Defense asks U.S. judge how Guantanamo prisoner could be executed
FORT MEADE Md.
FORT MEADE Md. (Reuters) - Defense lawyers for the Guantanamo Bay prisoner charged with masterminding the 2000 USS Cole warship bombing in Yemen sought on Tuesday to find out how their client could be executed in the death penalty case, citing a troubled Arizona execution.
The request was among several pre-trial motions involving al-Rahim al-Nashiri, 49, a Saudi citizen of Yemeni descent. The attack on the Cole in a Yemeni port killed 17 U.S. sailors and wounded 42.
"An individual juror may conclude, as a matter of mercy, that he or she may not vote for death," and the method of execution is an important factor, said defense attorney Richard Kammen.

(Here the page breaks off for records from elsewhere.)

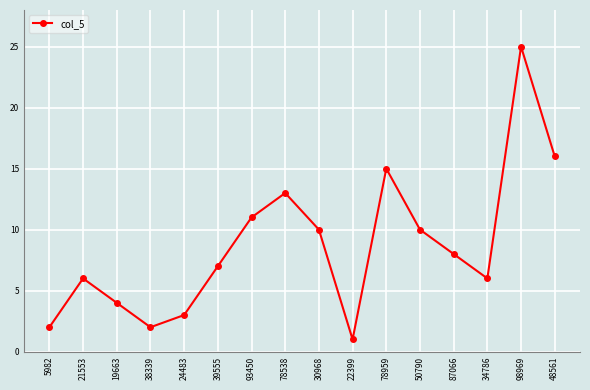

What is the ratio of the value at 78959 to the value at 50790?

1.5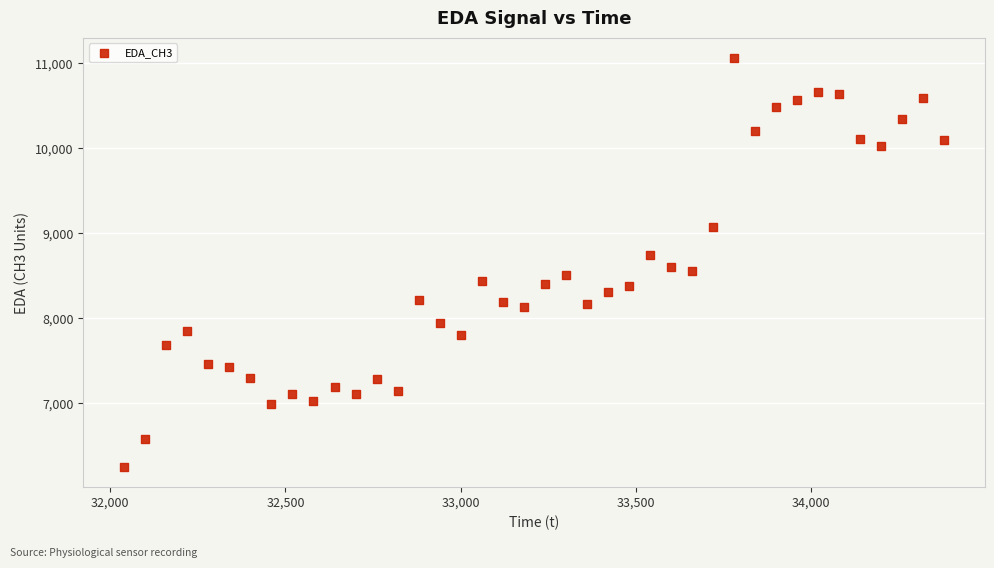

What is the range of X values (max minus min)?

2340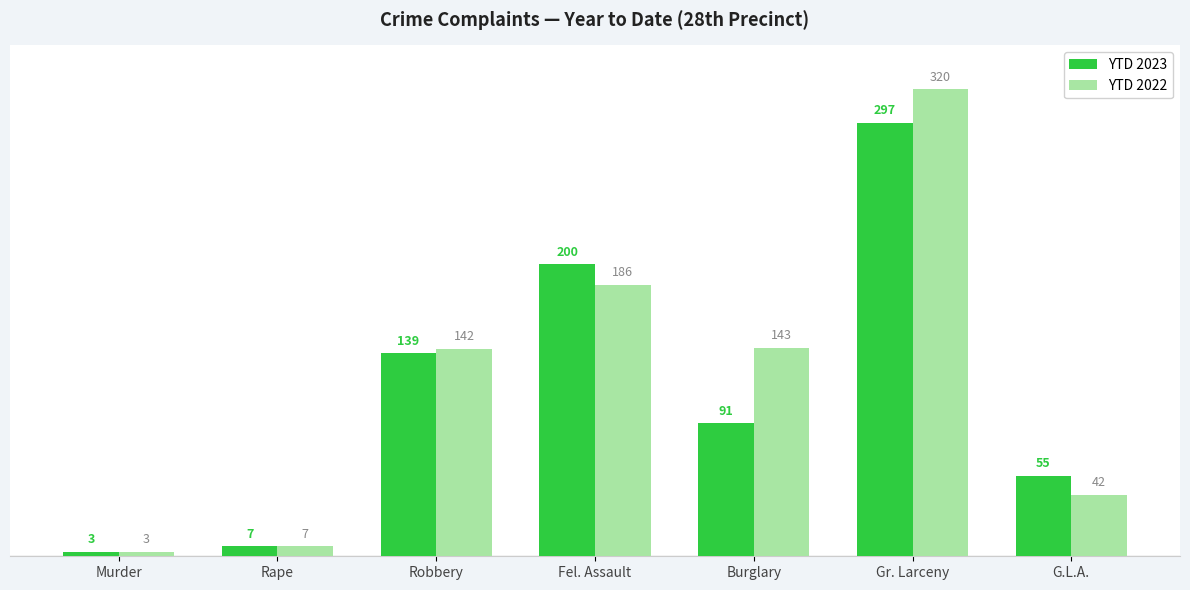

At Gr. Larceny, list the series in order from smallest to largest.

YTD 2023, YTD 2022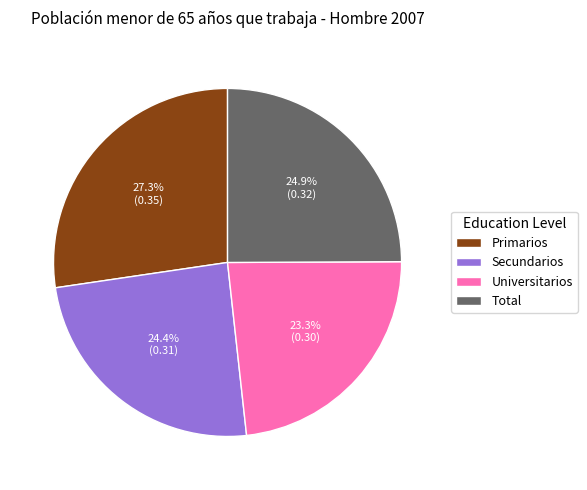

Which category has the biggest portion of the pie?

Primarios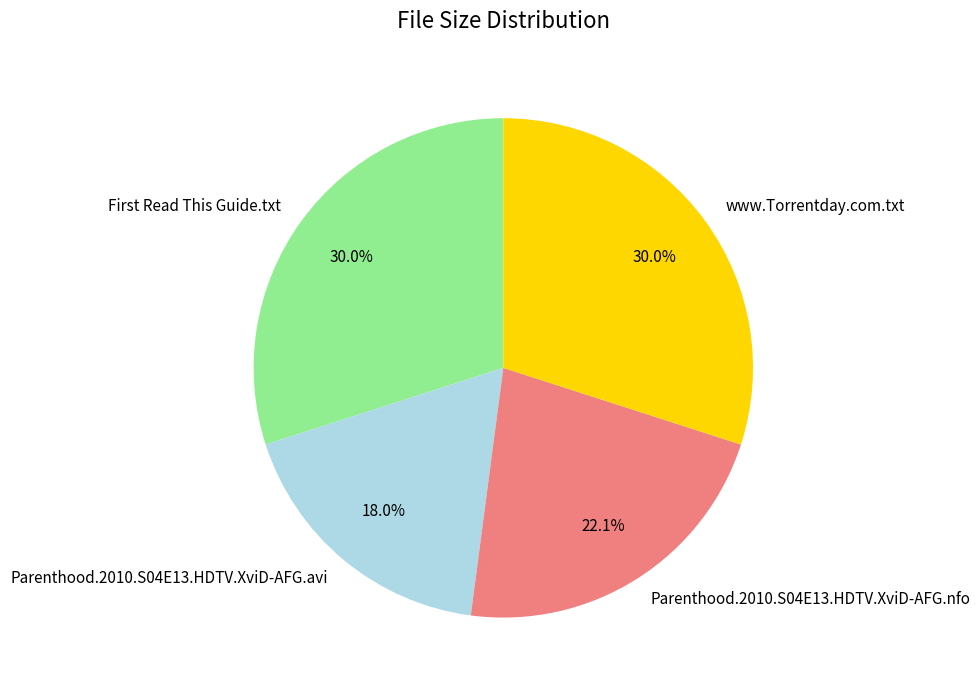

How many slices are in this pie chart?

4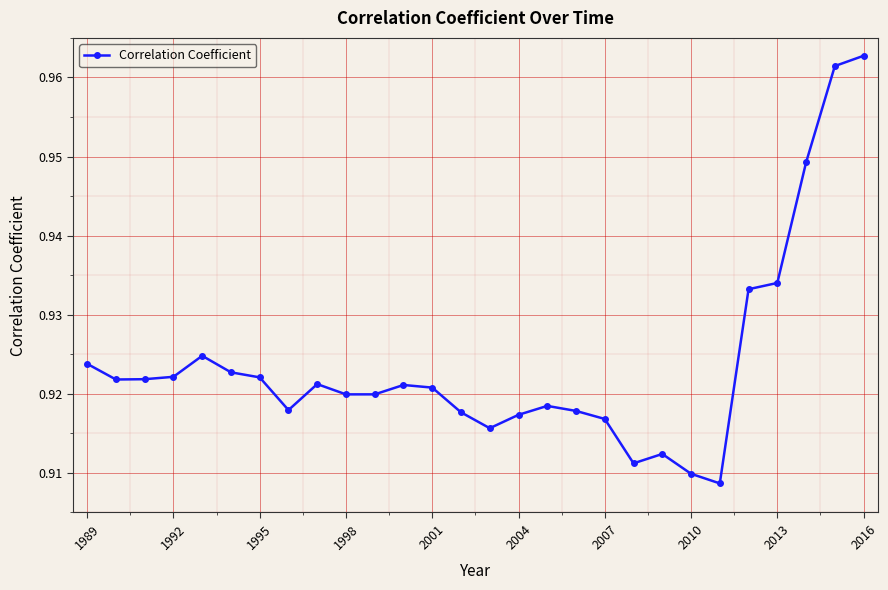

What is the sum of all values?

25.9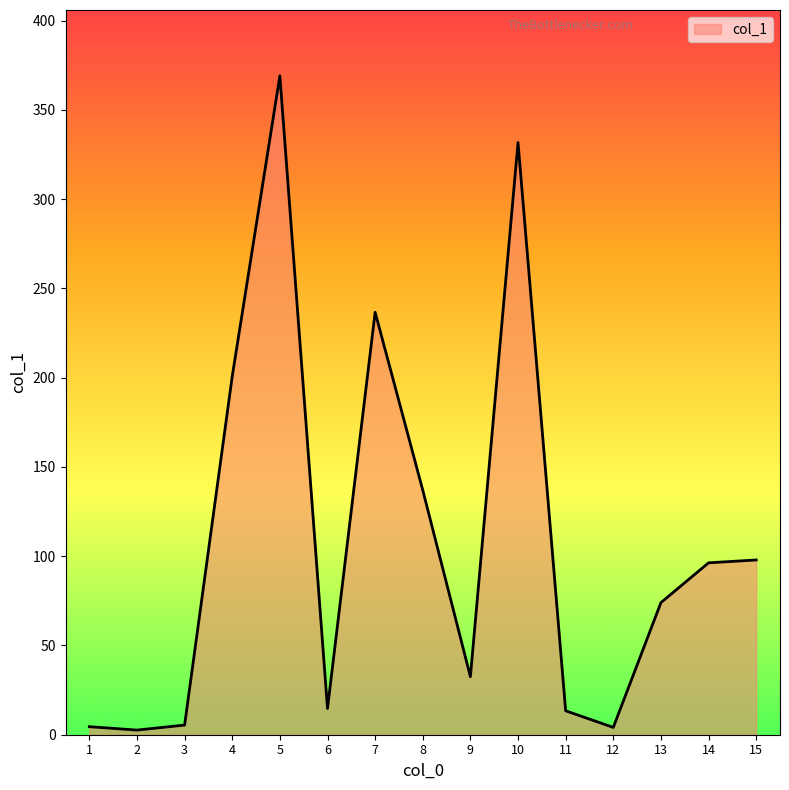

What is the difference between the maximum and minimum values?

366.5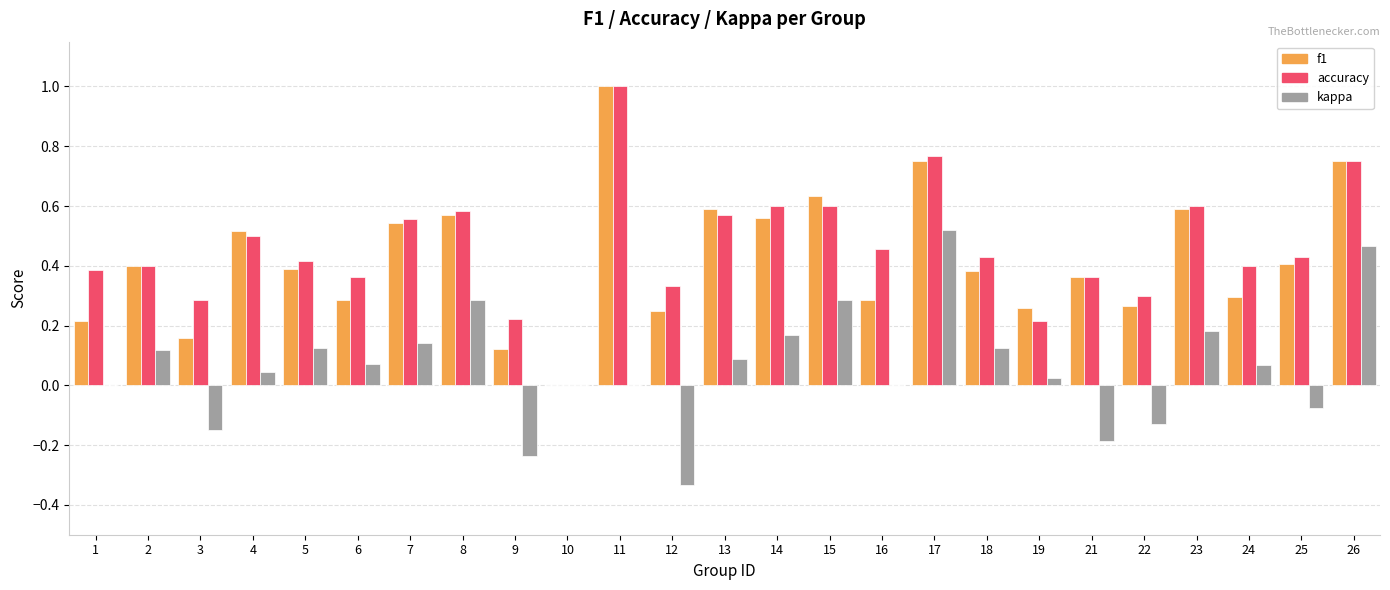

What is the sum of the accuracy values at 16 and 11?

1.5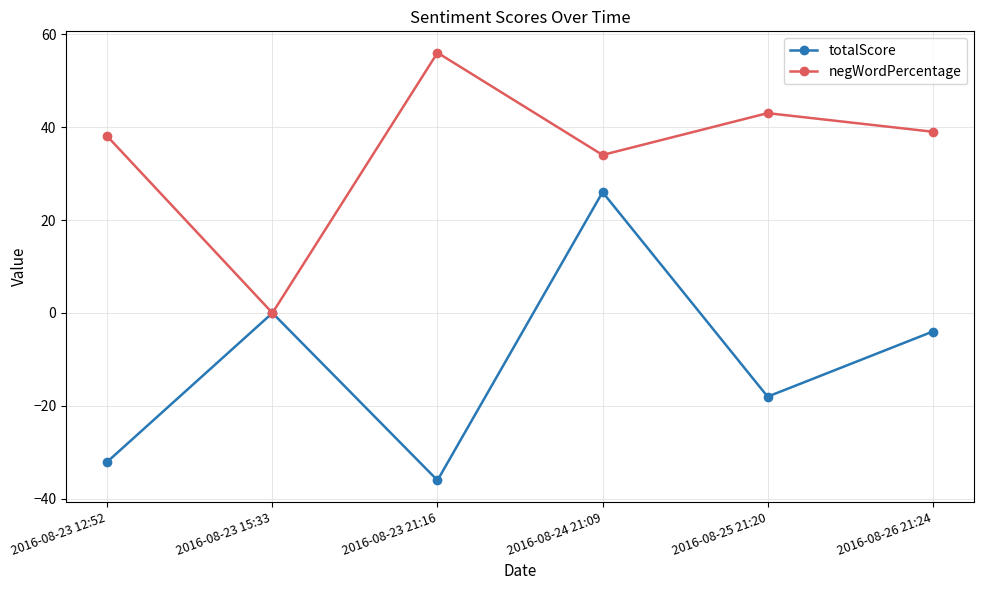

Is it true that negWordPercentage equals 63 at 2016-08-26 21:24?

False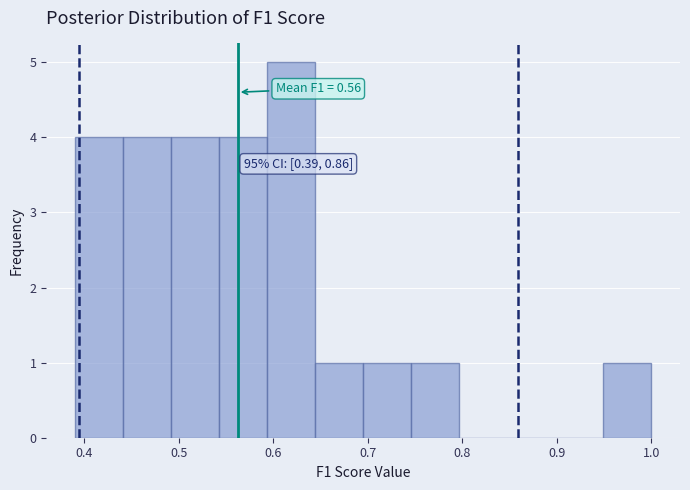

Which range on the x-axis has the tallest bar?

0.59 to 0.64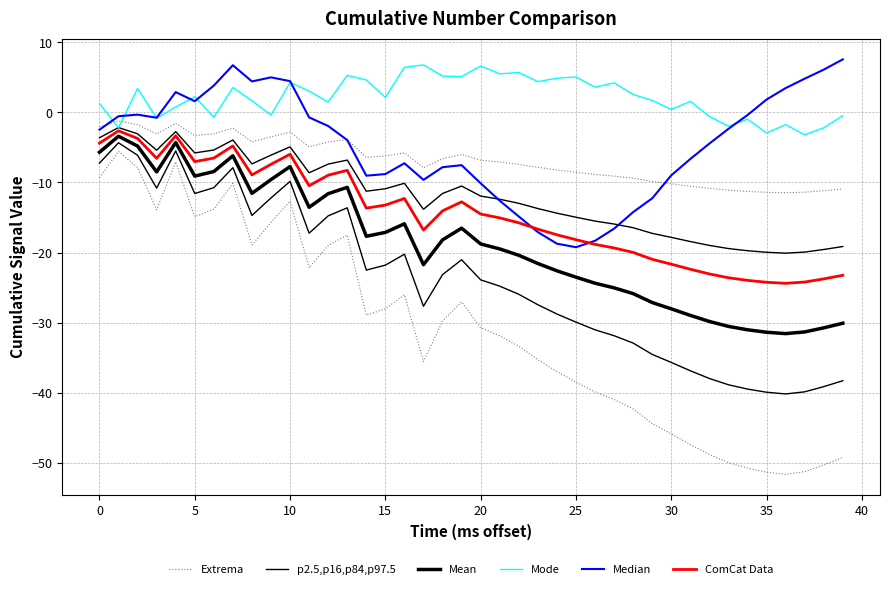

True or false: Mode and ComCat Data cross at least once.

False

"It took two hours to kill a guy in Arizona," said Kammen, referring to a botched execution at an Arizona prison in July.
"No offense to folks, but things don't really work very smoothly" at the U.S. prison at Guantanamo Bay, Cuba, he said.
The protocols for al-Nashiri's potential execution, which are issued by the U.S. secretary of defense, have not been released.
The military judge overseeing the trial, Air Force Colonel Vance Spath, is considering whether to order the government to provide the method of execution to the defense team.
Prosecutor Justin Sher opposed the request, saying the issue "isn't ripe."
Spath said on Tuesday he would rule on any outstanding motions that were presented before Army Colonel Judge James Pohl, the regular chief judge in the military commissions, who removed himself from al-Nashiri's trial in July.
Pohl ordered prosecutors in April to share with defense lawyers details about what happened to al-Nashiri in secret CIA prisons, where he was held for nearly four years following his arrest in 2002.
The defense said on Monday that it had received only 1,000 pages of summaries. Kammen said the summaries were only a small part of the material defense lawyers wanted to see.
"What we have is, frankly, junk,” he said.
Brigadier General Mark Martins, the chief prosecutor, said his team intended to deliver all the available evidence, so long as it did not threaten national security.
Al-Nashiri's trial is tentatively set to begin in February. The hearing at Guantanamo Bay was monitored by closed-circuit television at a news media room at Fort Meade, Maryland, outside Washington.